Whenever a line in the data holds the string "SQUARE", copy that line.

Start of INPUT DATA

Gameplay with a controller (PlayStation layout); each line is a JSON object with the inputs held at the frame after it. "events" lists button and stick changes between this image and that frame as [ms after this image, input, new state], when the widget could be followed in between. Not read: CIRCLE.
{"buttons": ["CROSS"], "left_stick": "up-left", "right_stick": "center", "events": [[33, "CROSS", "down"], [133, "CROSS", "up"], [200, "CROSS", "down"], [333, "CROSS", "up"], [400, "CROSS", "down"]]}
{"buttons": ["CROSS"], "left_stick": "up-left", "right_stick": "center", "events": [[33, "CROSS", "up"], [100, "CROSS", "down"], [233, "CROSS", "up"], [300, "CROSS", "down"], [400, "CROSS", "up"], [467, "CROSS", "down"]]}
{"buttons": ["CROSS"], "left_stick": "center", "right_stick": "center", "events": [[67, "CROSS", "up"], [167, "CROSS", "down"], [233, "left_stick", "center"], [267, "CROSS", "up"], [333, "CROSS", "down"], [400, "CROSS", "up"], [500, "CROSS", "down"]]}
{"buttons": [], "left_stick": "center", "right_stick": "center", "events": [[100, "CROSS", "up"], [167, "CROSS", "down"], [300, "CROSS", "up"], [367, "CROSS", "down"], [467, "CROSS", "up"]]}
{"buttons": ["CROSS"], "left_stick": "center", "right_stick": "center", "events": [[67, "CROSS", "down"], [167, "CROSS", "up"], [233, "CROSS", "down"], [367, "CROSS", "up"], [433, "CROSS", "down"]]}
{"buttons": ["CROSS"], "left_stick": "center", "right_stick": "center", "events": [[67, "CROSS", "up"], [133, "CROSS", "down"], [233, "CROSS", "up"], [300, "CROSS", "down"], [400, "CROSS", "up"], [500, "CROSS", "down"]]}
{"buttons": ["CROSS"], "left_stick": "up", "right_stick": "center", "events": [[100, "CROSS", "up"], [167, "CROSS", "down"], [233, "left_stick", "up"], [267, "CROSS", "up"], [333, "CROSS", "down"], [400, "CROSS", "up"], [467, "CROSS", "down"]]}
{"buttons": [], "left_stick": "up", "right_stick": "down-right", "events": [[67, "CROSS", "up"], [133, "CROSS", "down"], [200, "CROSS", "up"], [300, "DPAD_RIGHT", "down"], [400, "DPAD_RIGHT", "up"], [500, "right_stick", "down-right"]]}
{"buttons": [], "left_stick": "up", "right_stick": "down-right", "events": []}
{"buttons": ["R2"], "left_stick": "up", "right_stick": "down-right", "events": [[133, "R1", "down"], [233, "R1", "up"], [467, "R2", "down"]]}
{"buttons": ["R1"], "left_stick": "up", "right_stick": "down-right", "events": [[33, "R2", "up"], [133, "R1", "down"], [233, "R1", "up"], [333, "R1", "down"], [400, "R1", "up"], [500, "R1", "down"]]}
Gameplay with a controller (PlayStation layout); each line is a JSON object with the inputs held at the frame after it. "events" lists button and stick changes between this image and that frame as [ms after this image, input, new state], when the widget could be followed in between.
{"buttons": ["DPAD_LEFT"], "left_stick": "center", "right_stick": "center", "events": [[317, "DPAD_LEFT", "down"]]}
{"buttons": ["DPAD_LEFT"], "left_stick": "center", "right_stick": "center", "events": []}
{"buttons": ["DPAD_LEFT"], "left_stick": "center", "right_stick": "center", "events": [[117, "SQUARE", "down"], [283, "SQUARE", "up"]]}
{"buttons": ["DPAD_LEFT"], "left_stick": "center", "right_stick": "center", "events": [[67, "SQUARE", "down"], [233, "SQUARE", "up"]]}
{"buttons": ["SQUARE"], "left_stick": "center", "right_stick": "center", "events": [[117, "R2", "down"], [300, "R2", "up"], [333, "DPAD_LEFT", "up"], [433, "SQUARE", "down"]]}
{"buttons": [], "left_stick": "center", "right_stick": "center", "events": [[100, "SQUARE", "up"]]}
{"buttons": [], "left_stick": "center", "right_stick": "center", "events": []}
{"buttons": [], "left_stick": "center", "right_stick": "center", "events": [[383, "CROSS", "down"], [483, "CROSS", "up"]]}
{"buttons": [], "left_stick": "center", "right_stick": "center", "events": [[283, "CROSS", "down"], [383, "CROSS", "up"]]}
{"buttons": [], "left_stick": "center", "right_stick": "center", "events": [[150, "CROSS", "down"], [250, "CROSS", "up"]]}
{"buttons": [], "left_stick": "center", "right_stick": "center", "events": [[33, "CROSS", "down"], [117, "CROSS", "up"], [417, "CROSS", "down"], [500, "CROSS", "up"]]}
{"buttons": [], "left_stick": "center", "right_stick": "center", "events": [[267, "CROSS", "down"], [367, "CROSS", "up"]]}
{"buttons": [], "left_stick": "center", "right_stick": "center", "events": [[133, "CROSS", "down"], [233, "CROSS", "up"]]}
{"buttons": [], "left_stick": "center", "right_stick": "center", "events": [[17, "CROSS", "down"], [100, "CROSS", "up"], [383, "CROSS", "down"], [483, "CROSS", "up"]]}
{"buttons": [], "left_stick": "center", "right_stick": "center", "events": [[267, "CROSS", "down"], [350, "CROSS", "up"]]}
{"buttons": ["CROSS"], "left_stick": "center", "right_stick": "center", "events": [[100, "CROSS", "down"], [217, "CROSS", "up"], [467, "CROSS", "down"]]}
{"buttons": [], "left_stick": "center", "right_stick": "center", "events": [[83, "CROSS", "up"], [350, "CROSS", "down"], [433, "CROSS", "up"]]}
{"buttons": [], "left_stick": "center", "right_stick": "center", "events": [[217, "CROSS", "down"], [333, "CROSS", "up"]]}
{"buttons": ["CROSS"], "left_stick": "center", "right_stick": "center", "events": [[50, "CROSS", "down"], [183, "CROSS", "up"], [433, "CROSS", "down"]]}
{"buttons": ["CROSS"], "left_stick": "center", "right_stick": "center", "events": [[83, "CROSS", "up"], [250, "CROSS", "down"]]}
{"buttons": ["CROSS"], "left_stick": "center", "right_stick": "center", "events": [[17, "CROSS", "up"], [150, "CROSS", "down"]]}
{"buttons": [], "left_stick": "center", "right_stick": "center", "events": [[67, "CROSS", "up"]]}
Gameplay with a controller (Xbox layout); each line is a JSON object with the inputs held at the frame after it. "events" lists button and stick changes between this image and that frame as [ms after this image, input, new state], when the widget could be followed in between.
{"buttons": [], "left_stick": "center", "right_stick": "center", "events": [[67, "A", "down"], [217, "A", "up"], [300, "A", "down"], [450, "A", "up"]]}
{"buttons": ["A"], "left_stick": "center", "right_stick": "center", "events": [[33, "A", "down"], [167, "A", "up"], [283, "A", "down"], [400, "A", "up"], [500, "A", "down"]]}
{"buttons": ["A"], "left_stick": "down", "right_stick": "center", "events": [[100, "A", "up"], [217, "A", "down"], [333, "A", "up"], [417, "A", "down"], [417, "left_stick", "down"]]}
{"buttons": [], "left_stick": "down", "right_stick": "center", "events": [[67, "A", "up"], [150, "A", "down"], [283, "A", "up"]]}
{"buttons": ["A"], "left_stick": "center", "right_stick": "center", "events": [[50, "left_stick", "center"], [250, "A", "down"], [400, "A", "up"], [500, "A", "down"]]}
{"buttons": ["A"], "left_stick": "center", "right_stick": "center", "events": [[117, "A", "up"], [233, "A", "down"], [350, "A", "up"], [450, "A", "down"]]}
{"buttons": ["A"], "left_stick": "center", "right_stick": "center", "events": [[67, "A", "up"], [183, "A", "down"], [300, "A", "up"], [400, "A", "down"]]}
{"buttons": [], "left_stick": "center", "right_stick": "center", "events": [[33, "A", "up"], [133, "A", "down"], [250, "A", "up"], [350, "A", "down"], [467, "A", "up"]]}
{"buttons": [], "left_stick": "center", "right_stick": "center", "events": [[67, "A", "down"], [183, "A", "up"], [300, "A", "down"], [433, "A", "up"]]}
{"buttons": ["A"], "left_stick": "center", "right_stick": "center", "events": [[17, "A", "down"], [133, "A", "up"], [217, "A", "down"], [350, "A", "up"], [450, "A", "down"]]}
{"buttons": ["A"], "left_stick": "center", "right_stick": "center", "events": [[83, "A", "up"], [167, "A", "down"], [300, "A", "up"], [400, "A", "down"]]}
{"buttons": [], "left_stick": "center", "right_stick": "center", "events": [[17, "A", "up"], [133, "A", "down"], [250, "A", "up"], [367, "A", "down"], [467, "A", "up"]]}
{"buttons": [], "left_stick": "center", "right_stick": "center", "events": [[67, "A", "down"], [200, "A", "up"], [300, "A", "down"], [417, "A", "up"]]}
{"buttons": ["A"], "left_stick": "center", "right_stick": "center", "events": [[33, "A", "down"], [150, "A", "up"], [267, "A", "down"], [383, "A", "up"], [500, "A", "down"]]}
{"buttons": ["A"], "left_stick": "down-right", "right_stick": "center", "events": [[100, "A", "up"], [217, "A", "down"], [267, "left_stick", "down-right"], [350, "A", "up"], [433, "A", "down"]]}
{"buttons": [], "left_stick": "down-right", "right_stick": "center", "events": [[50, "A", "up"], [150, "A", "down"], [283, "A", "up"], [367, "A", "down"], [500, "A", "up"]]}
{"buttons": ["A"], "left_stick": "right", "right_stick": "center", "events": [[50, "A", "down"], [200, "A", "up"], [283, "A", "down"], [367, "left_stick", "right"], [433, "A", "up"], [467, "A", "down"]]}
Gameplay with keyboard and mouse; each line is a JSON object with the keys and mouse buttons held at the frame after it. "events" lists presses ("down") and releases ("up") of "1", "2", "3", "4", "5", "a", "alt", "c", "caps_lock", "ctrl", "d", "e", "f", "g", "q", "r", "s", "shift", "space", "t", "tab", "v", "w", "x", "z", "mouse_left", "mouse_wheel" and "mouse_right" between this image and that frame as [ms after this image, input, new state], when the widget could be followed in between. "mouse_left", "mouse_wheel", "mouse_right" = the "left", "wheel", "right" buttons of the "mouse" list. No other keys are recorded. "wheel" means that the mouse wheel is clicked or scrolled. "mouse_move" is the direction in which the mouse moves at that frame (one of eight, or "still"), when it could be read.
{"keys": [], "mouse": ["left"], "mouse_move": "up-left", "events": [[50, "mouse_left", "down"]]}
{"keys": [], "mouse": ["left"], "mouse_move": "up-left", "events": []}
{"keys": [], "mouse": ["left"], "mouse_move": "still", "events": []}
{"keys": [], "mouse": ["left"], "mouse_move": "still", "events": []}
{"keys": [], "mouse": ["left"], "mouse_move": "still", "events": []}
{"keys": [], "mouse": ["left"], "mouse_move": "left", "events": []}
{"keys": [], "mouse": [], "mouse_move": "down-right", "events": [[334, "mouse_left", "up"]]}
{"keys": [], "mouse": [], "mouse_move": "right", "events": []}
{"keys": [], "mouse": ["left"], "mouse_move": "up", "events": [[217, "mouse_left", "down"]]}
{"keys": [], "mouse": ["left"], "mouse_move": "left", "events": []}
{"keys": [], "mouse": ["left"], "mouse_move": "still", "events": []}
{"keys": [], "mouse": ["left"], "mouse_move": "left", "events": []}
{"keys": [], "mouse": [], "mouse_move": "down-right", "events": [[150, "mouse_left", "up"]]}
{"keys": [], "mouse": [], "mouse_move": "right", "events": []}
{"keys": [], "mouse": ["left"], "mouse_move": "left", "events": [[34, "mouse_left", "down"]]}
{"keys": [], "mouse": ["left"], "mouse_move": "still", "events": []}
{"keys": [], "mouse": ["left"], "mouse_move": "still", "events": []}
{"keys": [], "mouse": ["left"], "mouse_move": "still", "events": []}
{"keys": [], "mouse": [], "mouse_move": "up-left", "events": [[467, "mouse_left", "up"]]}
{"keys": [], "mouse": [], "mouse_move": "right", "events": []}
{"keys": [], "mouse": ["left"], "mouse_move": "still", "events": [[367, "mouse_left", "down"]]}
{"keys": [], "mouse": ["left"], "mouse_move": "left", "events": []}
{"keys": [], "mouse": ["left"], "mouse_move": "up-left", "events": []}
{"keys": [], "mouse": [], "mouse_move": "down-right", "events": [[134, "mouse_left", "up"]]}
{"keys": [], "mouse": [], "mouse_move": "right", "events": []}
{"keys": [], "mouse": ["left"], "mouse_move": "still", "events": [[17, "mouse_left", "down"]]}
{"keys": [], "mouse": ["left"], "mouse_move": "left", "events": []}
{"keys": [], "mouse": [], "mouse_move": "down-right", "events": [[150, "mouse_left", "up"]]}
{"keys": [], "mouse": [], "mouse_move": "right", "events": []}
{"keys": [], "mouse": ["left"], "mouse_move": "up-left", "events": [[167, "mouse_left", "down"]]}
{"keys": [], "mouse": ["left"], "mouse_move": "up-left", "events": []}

End of INPUT DATA

> **RESPONSE AREA**
{"buttons": ["DPAD_LEFT"], "left_stick": "center", "right_stick": "center", "events": [[117, "SQUARE", "down"], [283, "SQUARE", "up"]]}
{"buttons": ["DPAD_LEFT"], "left_stick": "center", "right_stick": "center", "events": [[67, "SQUARE", "down"], [233, "SQUARE", "up"]]}
{"buttons": ["SQUARE"], "left_stick": "center", "right_stick": "center", "events": [[117, "R2", "down"], [300, "R2", "up"], [333, "DPAD_LEFT", "up"], [433, "SQUARE", "down"]]}
{"buttons": [], "left_stick": "center", "right_stick": "center", "events": [[100, "SQUARE", "up"]]}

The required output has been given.